L’URSS et la contre-révolution de velours. By Ludo Martens. EPO, Brussels.

Normally we would let the dead bury the dead. And this book (“The USSR: The Velvet Counter-Revolution”) clearly comes into this category, written as it is by someone -the leader of a Maoist party in Belgium- who believes that Stalin was a Great Man and Trotsky a Hitlerite agent. But it reveals an interesting twist to the argument over the nature of the social system in Russia when the Communist Party was in power there.

In the course of their disputes with the rulers of Russia, the rulers of China (Mao) and of Albania (Enver Hodja) came to characterise Russia as “state capitalist”. This was largely name-calling but Mao and Hodja got their State ideologists to work it up into some kind of theory; which, in Martens’s words, went like this:

“In the Soviet Union, Khrushchev’s coup d’Etat marked the capture of power by a new big-bourgeoisie, made up of the high officials of the Party and State, who de facto own the means of production and who appropriate the surplus value created by the workers. The Soviet State is a collective capitalist”.

As it happened, this description of who the Russian ruling class were and how they owned the means of production and exploited the workers was substantially correct, except why did this suddenly come to apply only in 1953 when Khrushchev took over after Stalin died? Since the political and economic structure was the same, if it applied to Russia under Khrushchev it ought logically to apply to Russia under Stalin too. Indeed, it ought logically to apply as well to China under Mao and Albania under Hodja.

As we pointed out at the time, in characterising Russia as capitalist the Maoists were more advanced than the Trotskyists who still clung to the absurd view that Russia was some sort of “workers state” . However, in so doing they were also underlining their own defence of the Chinese and Albanian regimes which of course were also examples of state capitalism.

And this is what happened. After the so-called Cultural Revolution some ex-Red Guards came to apply the same analysis to China under Mao. Others went further and applied it to Russia under Stalin. As Martens describes it from his point of view:

“The whole French New Right, of the “former-Maoist-New-Philospher” type, started from the analysis of the restoration of capitalism under Khrushchev to then discover that the “bases” of this restoration had already been laid by Stalin”.

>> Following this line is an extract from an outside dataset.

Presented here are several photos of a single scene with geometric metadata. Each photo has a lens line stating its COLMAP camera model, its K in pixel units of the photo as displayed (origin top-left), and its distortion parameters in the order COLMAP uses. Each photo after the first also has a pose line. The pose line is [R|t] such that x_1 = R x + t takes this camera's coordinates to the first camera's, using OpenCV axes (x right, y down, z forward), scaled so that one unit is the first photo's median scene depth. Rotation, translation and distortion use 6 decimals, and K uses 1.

Some went even further, such as Michael Volslensky in his book The Nomenklatura (recommended reading, incidentally, for anyone wanting to understand the ancien régime in Russia) whose views Martens quotes as the final proof that the new class/state capitalist analysis of Russia was wrong and should be abandoned:

“Neither the Leninist party nor its core has ever been the vanguard or even a simple part of the working class . . . In the event of the revolution they were preparing being victorious, this small group would automatically become an organisation of professional leaders. It is thus that Lenin created the embryo of a new ruling class”.

Mao, Stalin and Lenin as advocates and practitioners of state capitalism, this is where the theory Mao and Hodja patronised in the 1960s and 70s led! This has proved too much for today’s Maoist remnants who have now decided to abandon it as a “leftist” deviation. Martens backtracks on a view which he says he held and ardently defended for twenty years, in these terms:

“We believed at the time that Khrushchev had established a new specific mode of production, state capitalism, a higher form of capitalism where the “nomenklatura” collectively owns the means of production. This thesis isn’t tenable”.

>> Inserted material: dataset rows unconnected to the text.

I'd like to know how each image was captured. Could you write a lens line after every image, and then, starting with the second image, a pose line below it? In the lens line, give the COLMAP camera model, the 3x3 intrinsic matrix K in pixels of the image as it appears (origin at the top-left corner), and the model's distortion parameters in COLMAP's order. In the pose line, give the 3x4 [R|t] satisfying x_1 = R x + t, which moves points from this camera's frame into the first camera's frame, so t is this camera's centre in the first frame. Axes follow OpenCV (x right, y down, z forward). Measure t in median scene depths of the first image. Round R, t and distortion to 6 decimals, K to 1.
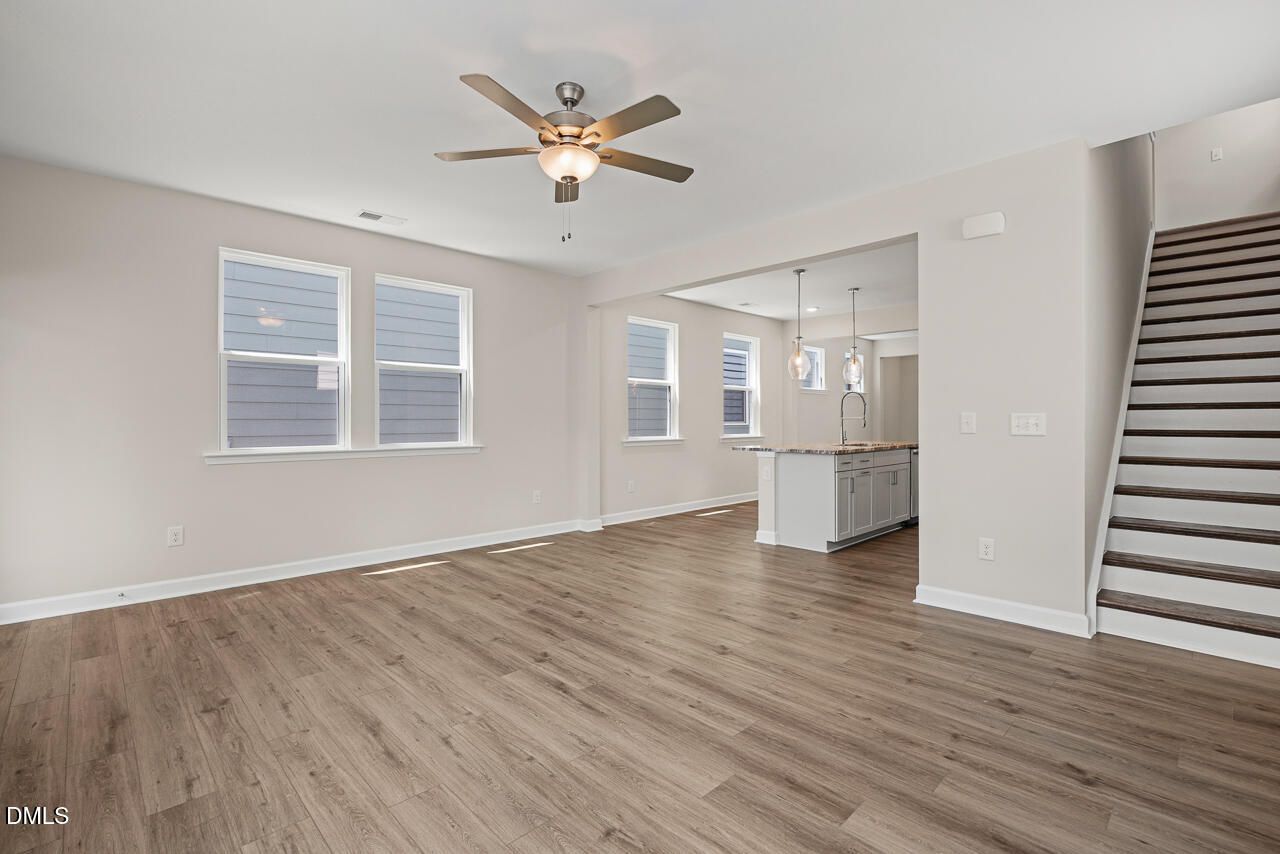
lens RADIAL K [[585.0, 0, 649.2], [0, 585.0, 411.4], [0, 0, 1]] dist [-0.012980, -0.000327]
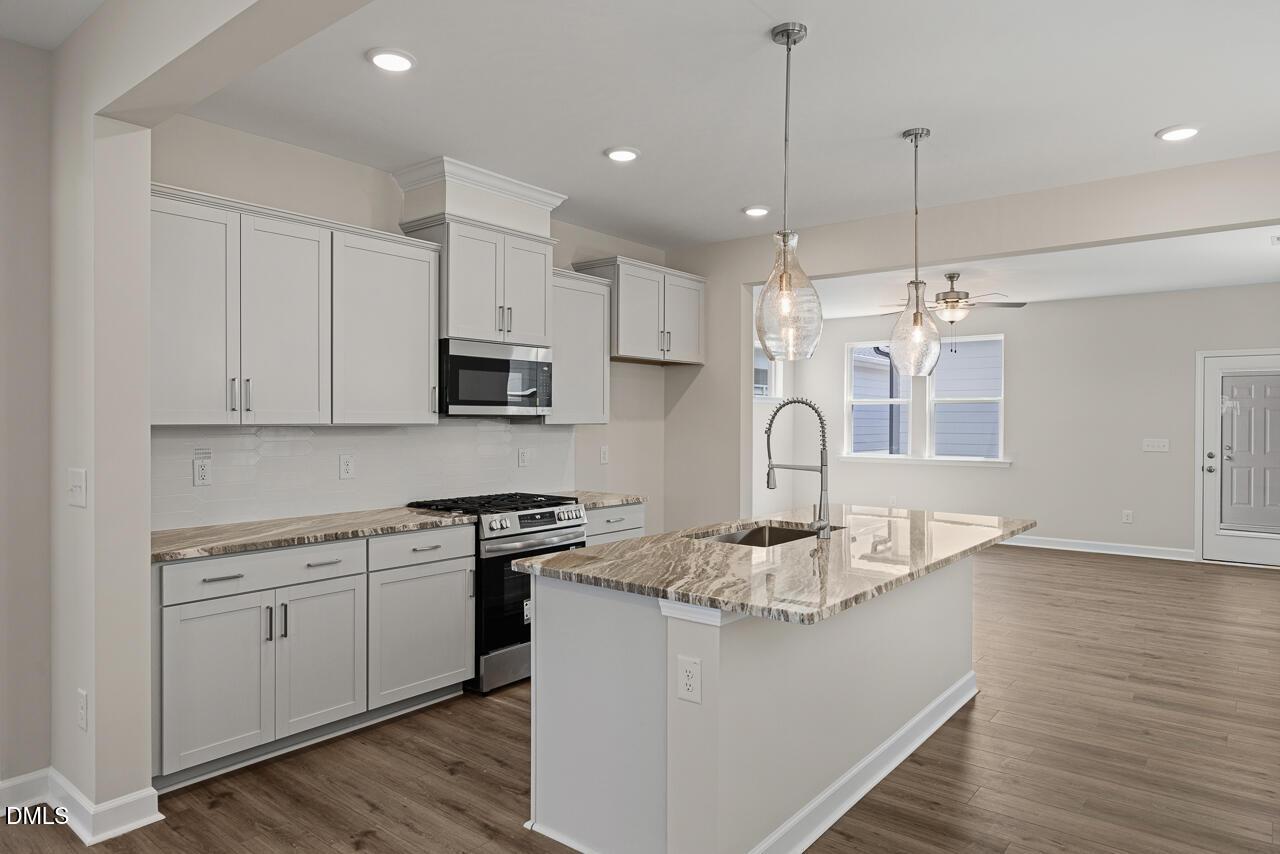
lens RADIAL K [[788.7, 0, 640.0], [0, 788.7, 427.0], [0, 0, 1]] dist [-0.004469, -0.002125]
pose [[-0.992788, -0.000416, -0.119879, 1.143625], [-0.000030, 0.999995, -0.003221, -0.035452], [0.119879, -0.003195, -0.992783, 3.294595]]
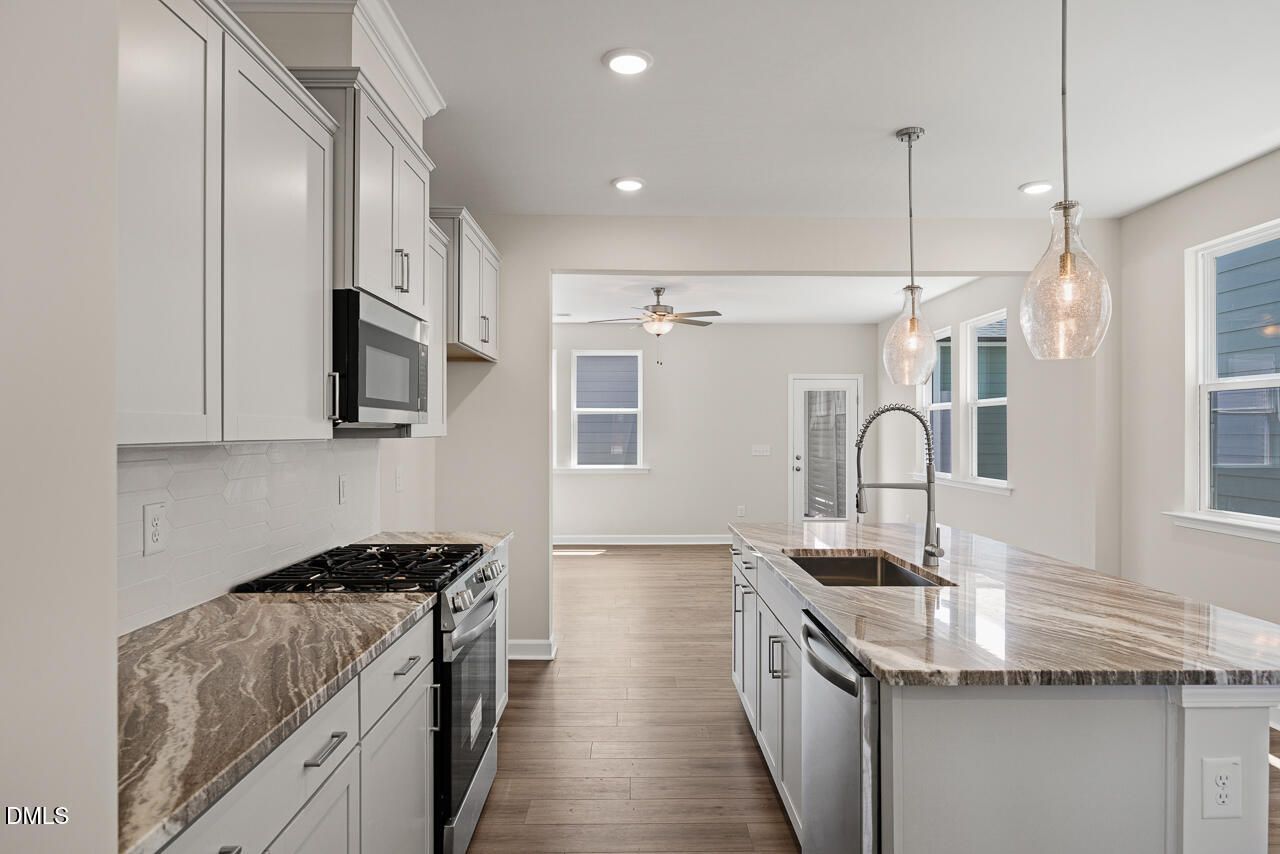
lens RADIAL K [[752.7, 0, 640.0], [0, 752.7, 427.0], [0, 0, 1]] dist [-0.006313, -0.000790]
pose [[-0.685048, -0.002049, -0.728495, 1.692455], [0.009938, 0.999877, -0.012157, -0.045625], [0.728430, -0.015567, -0.684943, 2.577177]]
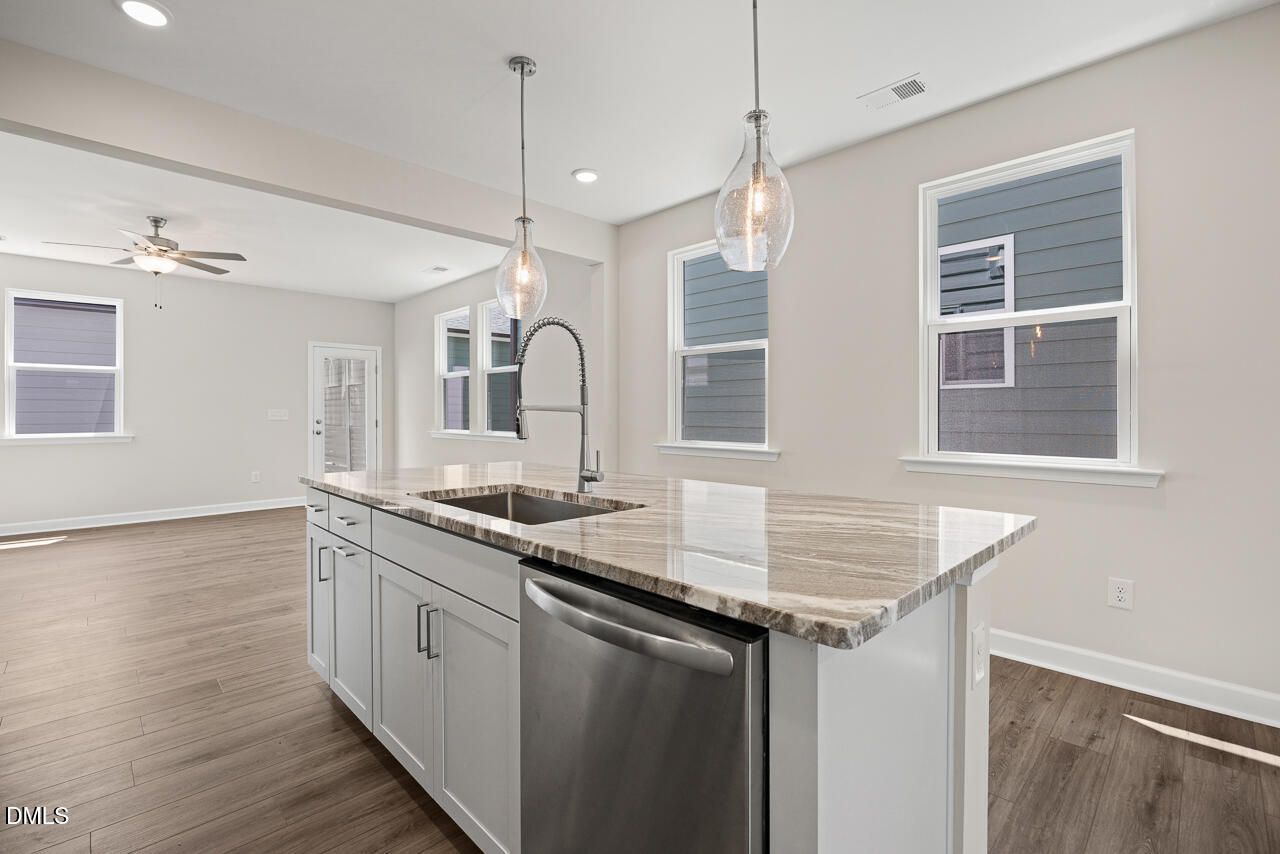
lens RADIAL K [[576.2, 0, 619.2], [0, 576.2, 412.8], [0, 0, 1]] dist [-0.004805, -0.000342]
pose [[-0.012647, 0.001744, -0.999919, 1.439965], [0.012893, 0.999916, 0.001581, 0.026016], [0.999837, -0.012872, -0.012668, 2.242139]]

He now believes that Khrushchev didn’t after all “restore” capitalism in 1953; all he did was to embark on a course that would eventually lead to “the restoration of capitalism” but that this didn’t actually occur till Yeltsin came to power in 1991; in the meantime the Russian economy remained “basically socialist”.

So the Maoists have now retreated to the same absurd position as the Trotskyists they hate: that Russia from Stalin to Gorbachov was still basically socialist even if those at the top were feathering their own nests (as if the absence of a privileged group in society wasn’t the essence of socialism).

This view has the added advantage -and is probably a major factor in their U-turn- of allowing the ex-pro-Chinese Communists to make it up with those ex-pro-Russian Communists who haven’t become open reformists, so that they can both rally round the remaining “socialist countries” (Cuba, North Korea, China, Vietnam and Laos). On reflection, perhaps we should have left the dead to bury the dead.